Cosicché la conflittualità nei confronti di Israele è passata dalle forme statuali a quelle più marginali e violente delle milizie islamiche, non riconosciute né legittimate sul piano internazionale. Da qui nasce nei Paesi arabi, e soprattutto nell’uomo della strada, l’ambiguità verso il terrorismo, che viene talvolta condannato, ma molte altre volte ammirato, quando gli jihadisti riescono a colpire gli interessi della superpotenza americana e degli israeliani. L’eccidio del 7 ottobre, cui ha fatto seguito l’aspettato, temuto e voluto eccesso di reazione da parte israeliana, è stato pazientemente costruito da Hamas, che ha pianificato per anni l’attacco del Sabato nero al cuore dello Stato e all’orgoglio israeliani, cancellandone il mito dell’inviolabilità territoriale e della invincibilità del suo esercito. Del resto, dal fallimento dei negoziati di Camp David del 2000, si è assistito al disimpegno Usa nella regione, lasciando incompiuto il processo di pace. Da un lato, infatti, si è lasciata sviluppare la gangrena di una colonizzazione israeliana a macchia di leopardo (che ha minato, forse per sempre, la possibilità di ricostituire un territorio palestinese organico e omogeneo) in Cisgiordania.

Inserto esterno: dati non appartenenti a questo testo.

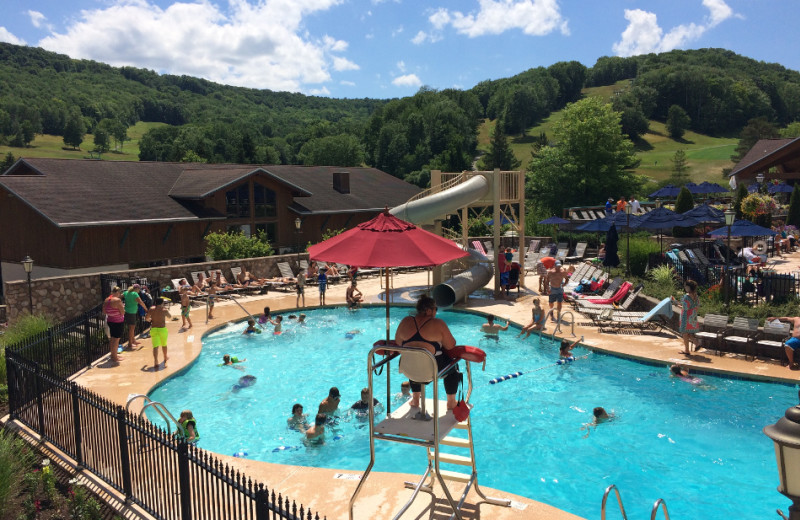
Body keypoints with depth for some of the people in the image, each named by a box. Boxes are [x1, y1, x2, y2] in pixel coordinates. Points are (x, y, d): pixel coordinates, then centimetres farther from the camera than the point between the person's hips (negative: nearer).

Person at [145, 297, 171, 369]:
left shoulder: (151, 309, -2)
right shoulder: (164, 310, -7)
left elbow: (146, 318, 7)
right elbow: (170, 316, 12)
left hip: (153, 329, 1)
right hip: (162, 329, -1)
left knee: (155, 346, 0)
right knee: (164, 345, 21)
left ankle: (156, 362, -13)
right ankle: (165, 358, 40)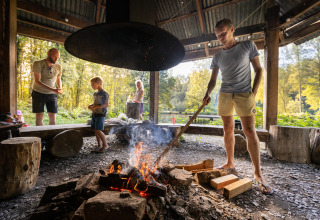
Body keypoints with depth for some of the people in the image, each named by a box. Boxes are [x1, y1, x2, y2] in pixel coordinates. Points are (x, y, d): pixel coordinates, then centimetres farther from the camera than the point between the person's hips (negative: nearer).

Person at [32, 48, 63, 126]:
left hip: (52, 94, 3)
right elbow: (37, 81, -20)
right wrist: (52, 89, -33)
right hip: (38, 93, -2)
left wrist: (60, 89, -10)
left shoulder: (58, 67, -1)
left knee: (52, 117, 0)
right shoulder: (38, 64, -12)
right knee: (39, 117, 1)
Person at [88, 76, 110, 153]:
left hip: (101, 114, -8)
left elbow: (106, 104, -15)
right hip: (94, 114, 8)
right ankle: (99, 145, 19)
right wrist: (91, 106, 3)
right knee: (95, 130, 8)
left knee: (98, 130, -10)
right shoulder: (95, 93, 14)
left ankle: (105, 145, 5)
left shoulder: (104, 93, -11)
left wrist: (95, 107, -19)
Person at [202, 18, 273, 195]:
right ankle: (230, 163, 19)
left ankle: (258, 173, 0)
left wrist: (254, 91, -7)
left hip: (244, 94, -3)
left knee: (249, 130, -9)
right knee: (228, 129, 5)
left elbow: (258, 70, 6)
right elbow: (213, 80, 13)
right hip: (224, 94, 3)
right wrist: (207, 94, -5)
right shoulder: (217, 56, 13)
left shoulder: (248, 46, 7)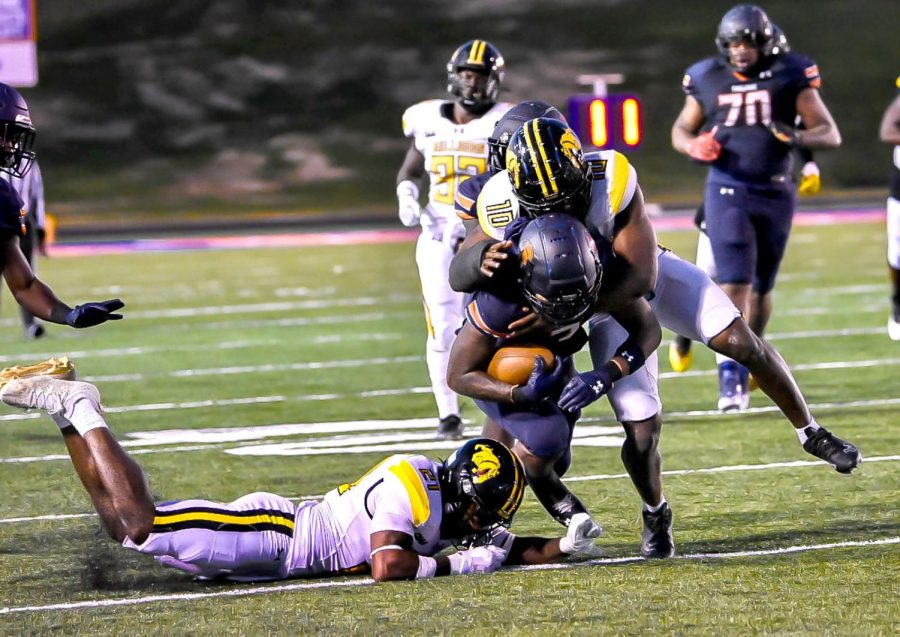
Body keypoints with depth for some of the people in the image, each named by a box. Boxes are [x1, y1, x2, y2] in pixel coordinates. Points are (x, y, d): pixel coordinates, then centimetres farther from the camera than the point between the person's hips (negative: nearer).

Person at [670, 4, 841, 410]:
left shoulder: (789, 76, -4)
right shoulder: (708, 80, 0)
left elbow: (830, 134, -3)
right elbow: (681, 130, 15)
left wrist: (797, 138, -24)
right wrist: (694, 146, -9)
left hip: (774, 193, 1)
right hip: (727, 191, -1)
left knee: (761, 288, 12)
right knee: (734, 282, -14)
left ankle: (747, 362, 31)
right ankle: (729, 375, -15)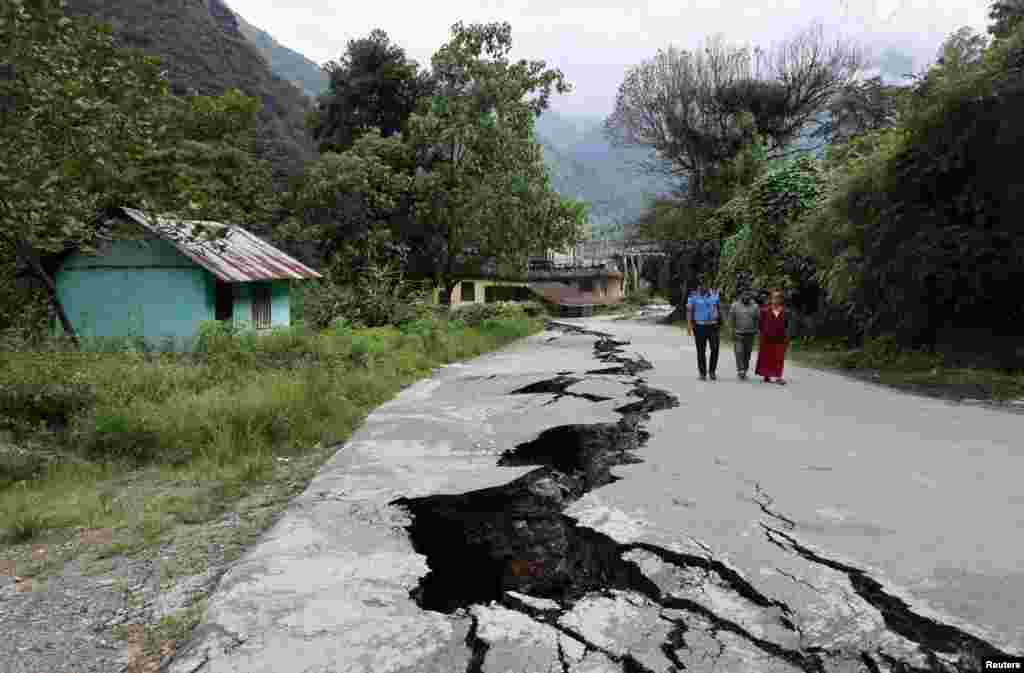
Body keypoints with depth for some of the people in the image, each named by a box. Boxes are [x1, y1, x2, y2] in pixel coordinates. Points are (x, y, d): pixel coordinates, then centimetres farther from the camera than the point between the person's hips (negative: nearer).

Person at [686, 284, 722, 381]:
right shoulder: (694, 297, -1)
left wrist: (721, 322, 13)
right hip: (700, 327, -2)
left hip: (713, 326, 2)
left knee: (715, 349, -4)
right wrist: (689, 324, -19)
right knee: (701, 351, 2)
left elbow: (719, 308, 15)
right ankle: (703, 373, 11)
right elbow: (689, 310, -8)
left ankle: (712, 371, 14)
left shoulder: (714, 294, 8)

Dall’altro si è favorita una partizione della Palestina in due Stati, con il totalitarismo autoritario di Hamas a presidiare Gaza dal 2007, mentre l’amministrazione della Cisgiordania è stata demandata alla corrotta e screditata Autorità palestinese di Abu Abbas. Allora, a un passo dal successo, Washington e Tel Aviv sono caduti nella trappola tesa sia dagli estremisti di Hamas, che hanno orchestrato l’impressionante ondata di attentati suicidi nel 2000, sia dalla destra radicale israeliana che, con la passeggiata proditoria di Ariel Sharon sulla Spianata delle Moschee, ha provocato la Seconda intifada, favorendo l’avvento al potere di Benjamin Netanyahu e disintegrando così il progetto “Due popoli, due Stati”. Ce la farà il duo Biden-Blinken a riportare indietro di venti anni l’orologio della Storia?